_Descrição da tarefa_
Responda às perguntas abaixo com base no texto em estudo sobre investimentos no esporte:
(a) Quanto a Fox chegou a pedir para veicular um anúncio de 30 segundos no intervalo do Super Bowl LIX?
(b) Quanto o Flamengo ganha da Pixbet neste ano?
(c) Qual clube brasileiro é citado entre os clubes de propriedade do City Football Group?

Isso faz com que os acordos de mídia fiquem cada vez mais valorizados. No ano passado, a venda de direitos de transmissão movimentou US$ 62,61 bilhões ao redor do mundo, segundo o estudo SportBusiness Global Media Report, feito pelo veículo especializado britânico SportBusiness.

A quantia, que foi impulsionada pelos Jogos Olímpicos de Paris e pela Euro, representa um aumento de 12% em relação aos US$ 55 milhões de 2023.

Com mais audiência e direitos de transmissão valorizados, as empresas de mídia também passam a cobrar mais das marcas, caso da Fox, que chegou a pedir US$ 8 milhões para veicular um anúncio de 30 segundos no intervalo do Super Bowl LIX, realizado em fevereiro deste ano.

Dez anunciantes se mostraram dispostos a arcar com esse custo, em troca de poderem aparecer para 137 milhões de pessoas, número registrado nos picos de audiência da transmissão feita pelo canal.

Mais investimentos

De um modo geral, o período atual também é marcado por maiores investimentos em esporte, vindos de diferentes frentes.

Essa tendência envolve desde grandes marcas fornecedoras de materiais esportivos, que estão dispostas a manter ou avançar em parcerias com ligas, times e atletas (como nos casos recentes da Nike, que renovou contratos com CBF e Corinthians no Brasil, ou de Adidas e Puma, que pagaram quantias recordes para prorrogarem acordos, respectivamente, com Manchester United e Manchester City), até setores que buscam no esporte meios de alcançarem novos consumidores, como as casas de apostas, que hoje dominam os patrocínios másteres nas Séries A e B do Brasileirão.

Em 2016, por exemplo, o Flamengo recebia R$ 25 milhões anuais do patrocínio máster da Caixa. Já neste ano, o clube ganha R$ 115 milhões da Pixbet.

Mas os investimentos não ficam restritos a patrocínios. Na verdade, o crescimento recente tem sido impulsionado pela decisão estratégica de países do Oriente Médio de adquirirem propriedades no esporte.

A família real do Catar é dona do PSG. Já o City Football Group (CFG), do emirado de Abu Dhabi, é proprietário de diversos clubes ao redor do mundo, entre eles o Bahia.

Mas nada se compara à “ofensiva” feita pela Arábia Saudita nesse campo. O Fundo Público de Investimento (PIF, na sigla em inglês) é o principal financiador da Saudi Pro League, que, a partir de 2023, passou a contratar alguns dos maiores jogadores de futebol do planeta, entre eles Cristiano Ronaldo.

_Informações fornecidas_
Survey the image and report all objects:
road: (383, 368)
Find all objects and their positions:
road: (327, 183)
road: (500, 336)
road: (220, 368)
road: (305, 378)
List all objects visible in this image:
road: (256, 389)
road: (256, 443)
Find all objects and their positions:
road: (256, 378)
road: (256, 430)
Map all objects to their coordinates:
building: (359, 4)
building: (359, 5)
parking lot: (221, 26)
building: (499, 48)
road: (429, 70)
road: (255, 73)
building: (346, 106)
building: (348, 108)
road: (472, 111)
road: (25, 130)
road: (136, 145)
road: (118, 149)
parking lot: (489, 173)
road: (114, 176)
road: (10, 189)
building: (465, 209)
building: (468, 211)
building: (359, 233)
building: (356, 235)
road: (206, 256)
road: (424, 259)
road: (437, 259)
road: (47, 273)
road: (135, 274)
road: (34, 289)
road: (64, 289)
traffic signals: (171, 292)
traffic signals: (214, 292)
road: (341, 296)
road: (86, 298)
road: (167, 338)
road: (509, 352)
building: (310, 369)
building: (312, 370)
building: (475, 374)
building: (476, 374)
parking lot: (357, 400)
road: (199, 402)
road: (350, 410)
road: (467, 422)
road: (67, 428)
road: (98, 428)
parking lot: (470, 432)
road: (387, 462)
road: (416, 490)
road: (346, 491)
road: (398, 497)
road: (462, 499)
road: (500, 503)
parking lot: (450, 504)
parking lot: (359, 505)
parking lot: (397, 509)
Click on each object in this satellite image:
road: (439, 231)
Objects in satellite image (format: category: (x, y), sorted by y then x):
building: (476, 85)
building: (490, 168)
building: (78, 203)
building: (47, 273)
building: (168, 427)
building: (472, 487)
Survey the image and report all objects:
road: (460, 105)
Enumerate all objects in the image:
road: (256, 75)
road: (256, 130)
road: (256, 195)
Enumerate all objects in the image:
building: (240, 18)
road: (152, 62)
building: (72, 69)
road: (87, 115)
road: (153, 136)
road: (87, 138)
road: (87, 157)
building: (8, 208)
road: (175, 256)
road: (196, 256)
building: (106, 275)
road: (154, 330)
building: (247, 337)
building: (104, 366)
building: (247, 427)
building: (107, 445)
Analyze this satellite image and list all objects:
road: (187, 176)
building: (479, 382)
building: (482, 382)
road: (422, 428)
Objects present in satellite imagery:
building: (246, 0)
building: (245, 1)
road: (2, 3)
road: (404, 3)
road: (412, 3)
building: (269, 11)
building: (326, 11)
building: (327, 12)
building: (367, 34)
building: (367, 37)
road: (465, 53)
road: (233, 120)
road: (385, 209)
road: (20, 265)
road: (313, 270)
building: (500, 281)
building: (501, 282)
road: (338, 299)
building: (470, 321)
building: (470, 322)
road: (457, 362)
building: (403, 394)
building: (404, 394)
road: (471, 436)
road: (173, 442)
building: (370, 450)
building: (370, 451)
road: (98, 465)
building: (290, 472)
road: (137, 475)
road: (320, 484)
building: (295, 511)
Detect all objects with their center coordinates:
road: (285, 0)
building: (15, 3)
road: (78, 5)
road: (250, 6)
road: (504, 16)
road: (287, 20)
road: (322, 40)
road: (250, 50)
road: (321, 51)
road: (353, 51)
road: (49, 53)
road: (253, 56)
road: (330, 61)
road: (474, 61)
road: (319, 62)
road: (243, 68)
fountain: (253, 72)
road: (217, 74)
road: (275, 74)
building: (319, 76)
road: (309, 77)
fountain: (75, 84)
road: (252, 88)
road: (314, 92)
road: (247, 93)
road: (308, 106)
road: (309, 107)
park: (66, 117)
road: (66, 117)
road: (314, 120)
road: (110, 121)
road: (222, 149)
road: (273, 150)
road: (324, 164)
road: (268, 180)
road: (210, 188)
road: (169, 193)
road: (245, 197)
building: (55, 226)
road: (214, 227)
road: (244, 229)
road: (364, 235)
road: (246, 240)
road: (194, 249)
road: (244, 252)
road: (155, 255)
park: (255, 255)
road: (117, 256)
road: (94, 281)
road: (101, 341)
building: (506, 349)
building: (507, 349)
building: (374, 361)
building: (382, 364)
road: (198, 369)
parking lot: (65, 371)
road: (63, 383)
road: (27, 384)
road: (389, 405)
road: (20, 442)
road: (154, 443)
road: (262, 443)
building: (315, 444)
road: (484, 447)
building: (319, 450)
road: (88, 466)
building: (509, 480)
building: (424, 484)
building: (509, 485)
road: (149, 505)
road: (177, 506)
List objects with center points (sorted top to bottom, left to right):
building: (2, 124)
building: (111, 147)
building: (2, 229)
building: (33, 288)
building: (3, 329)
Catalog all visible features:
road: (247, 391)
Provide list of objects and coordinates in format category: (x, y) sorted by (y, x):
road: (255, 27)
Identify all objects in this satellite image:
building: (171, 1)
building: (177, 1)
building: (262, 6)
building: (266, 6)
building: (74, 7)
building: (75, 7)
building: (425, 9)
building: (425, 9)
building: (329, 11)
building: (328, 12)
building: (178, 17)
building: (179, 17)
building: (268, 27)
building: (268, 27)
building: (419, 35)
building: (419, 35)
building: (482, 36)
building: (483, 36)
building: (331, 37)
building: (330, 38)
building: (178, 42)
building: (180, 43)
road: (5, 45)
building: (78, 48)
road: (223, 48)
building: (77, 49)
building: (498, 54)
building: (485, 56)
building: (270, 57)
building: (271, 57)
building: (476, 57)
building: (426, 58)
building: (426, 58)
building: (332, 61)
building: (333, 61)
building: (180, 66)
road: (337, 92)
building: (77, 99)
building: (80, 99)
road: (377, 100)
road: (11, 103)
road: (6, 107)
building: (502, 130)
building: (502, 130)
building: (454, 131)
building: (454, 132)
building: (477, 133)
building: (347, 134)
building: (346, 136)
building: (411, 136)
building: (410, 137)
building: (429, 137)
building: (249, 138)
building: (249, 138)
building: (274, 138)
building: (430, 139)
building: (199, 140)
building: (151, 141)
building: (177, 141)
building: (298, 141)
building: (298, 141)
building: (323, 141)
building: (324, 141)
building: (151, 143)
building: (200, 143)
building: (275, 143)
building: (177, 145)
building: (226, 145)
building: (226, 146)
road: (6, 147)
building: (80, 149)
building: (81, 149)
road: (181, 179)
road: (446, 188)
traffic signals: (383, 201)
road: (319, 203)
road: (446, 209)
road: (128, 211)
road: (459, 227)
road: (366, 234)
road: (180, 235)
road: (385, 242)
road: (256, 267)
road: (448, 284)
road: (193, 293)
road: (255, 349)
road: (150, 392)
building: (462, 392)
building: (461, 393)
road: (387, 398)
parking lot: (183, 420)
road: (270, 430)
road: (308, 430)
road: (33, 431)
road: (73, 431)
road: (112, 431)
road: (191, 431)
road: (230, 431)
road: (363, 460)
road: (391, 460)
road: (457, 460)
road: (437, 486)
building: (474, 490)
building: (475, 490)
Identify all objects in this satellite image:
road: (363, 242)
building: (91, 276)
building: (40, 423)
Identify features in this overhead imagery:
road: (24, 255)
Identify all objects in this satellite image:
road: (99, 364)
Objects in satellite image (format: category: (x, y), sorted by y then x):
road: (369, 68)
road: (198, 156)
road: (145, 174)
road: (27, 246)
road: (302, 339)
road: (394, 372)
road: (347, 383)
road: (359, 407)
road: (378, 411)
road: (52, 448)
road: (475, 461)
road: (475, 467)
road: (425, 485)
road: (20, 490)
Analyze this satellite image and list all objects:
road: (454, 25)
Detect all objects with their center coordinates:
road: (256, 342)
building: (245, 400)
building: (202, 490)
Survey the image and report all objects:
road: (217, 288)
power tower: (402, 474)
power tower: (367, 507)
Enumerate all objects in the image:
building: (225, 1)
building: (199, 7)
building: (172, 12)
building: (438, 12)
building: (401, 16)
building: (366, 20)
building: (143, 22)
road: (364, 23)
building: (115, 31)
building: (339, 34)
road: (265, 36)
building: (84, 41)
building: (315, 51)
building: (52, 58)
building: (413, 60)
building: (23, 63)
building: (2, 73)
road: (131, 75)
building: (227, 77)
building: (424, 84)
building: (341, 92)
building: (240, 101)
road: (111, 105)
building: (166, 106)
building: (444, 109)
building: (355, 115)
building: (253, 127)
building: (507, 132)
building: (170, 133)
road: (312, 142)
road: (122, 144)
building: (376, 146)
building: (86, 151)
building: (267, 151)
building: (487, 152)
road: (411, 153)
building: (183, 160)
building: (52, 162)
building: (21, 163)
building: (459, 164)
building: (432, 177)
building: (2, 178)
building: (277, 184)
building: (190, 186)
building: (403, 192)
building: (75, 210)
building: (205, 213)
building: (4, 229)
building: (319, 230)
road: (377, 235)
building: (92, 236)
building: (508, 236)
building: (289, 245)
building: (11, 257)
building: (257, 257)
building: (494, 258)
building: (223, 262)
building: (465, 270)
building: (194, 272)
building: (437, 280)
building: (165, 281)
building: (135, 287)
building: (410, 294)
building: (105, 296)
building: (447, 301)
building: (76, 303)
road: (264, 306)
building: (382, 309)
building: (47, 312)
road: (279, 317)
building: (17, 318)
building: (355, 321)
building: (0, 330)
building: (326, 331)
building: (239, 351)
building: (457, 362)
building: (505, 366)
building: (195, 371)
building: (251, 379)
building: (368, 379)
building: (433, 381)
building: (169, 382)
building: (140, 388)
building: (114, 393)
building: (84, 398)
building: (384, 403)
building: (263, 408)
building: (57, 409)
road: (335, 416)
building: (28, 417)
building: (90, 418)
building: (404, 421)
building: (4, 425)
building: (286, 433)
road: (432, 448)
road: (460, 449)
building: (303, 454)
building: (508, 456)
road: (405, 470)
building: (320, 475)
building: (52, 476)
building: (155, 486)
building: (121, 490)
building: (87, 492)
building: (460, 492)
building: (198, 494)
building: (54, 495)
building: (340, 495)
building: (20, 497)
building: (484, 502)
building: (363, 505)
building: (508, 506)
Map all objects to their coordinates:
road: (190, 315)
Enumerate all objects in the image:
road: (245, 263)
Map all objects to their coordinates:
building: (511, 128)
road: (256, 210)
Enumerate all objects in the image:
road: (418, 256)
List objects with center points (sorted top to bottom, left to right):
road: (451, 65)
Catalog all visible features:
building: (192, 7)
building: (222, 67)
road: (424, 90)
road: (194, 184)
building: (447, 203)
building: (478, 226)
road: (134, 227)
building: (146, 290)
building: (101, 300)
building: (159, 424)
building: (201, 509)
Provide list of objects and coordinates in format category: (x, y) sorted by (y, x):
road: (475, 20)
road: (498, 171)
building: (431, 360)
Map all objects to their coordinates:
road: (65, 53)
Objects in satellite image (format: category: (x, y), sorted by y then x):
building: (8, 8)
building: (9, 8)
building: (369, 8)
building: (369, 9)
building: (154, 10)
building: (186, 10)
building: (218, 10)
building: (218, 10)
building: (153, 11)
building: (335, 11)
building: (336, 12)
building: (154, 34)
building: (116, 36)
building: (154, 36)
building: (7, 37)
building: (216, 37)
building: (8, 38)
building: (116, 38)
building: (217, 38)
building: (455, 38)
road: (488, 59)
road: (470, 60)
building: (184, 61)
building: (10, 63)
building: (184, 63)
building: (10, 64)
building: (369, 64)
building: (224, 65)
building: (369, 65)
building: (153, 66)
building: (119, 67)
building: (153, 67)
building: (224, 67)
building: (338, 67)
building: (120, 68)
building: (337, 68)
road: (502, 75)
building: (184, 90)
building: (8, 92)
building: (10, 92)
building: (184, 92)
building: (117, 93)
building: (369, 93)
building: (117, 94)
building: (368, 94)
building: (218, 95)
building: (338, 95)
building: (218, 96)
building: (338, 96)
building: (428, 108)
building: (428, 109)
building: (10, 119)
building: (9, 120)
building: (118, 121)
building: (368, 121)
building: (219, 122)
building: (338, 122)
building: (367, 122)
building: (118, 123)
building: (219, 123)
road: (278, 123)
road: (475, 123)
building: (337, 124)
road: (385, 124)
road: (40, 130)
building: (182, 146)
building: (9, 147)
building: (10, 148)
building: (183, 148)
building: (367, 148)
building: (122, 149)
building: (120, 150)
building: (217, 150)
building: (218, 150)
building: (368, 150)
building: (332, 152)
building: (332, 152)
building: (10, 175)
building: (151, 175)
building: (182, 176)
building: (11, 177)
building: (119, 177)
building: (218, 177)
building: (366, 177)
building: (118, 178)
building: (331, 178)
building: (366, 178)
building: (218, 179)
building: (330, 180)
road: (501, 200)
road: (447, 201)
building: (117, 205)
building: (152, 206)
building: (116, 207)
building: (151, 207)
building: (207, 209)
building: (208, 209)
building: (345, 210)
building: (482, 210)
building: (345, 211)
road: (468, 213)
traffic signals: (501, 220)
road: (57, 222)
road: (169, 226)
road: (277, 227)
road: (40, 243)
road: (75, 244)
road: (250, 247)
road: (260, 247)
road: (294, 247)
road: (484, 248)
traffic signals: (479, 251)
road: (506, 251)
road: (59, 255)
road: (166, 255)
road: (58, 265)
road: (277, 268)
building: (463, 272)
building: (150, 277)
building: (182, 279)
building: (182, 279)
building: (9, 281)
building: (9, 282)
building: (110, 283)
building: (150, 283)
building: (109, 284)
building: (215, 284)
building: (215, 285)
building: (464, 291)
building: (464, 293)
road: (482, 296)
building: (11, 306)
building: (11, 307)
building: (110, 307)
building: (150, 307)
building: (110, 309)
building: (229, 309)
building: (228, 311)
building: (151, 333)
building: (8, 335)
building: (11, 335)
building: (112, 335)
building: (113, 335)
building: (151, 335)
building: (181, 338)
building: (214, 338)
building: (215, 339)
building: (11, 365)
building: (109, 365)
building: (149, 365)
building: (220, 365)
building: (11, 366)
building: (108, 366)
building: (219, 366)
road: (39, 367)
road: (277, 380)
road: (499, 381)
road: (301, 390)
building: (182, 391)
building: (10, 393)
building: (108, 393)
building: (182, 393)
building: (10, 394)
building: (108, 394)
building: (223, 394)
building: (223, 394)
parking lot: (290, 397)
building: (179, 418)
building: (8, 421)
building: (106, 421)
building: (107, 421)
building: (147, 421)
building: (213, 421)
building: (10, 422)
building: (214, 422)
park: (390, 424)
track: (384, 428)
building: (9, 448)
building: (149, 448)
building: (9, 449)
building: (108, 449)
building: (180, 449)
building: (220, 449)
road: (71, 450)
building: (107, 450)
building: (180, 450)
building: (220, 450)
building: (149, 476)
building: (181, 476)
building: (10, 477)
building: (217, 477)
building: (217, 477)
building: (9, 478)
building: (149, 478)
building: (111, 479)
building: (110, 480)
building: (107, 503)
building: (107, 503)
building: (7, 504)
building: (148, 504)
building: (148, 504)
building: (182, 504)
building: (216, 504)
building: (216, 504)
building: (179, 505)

_Resposta final_
(a) US$ 8 milhões.
(b) R$ 115 milhões.
(c) O Bahia.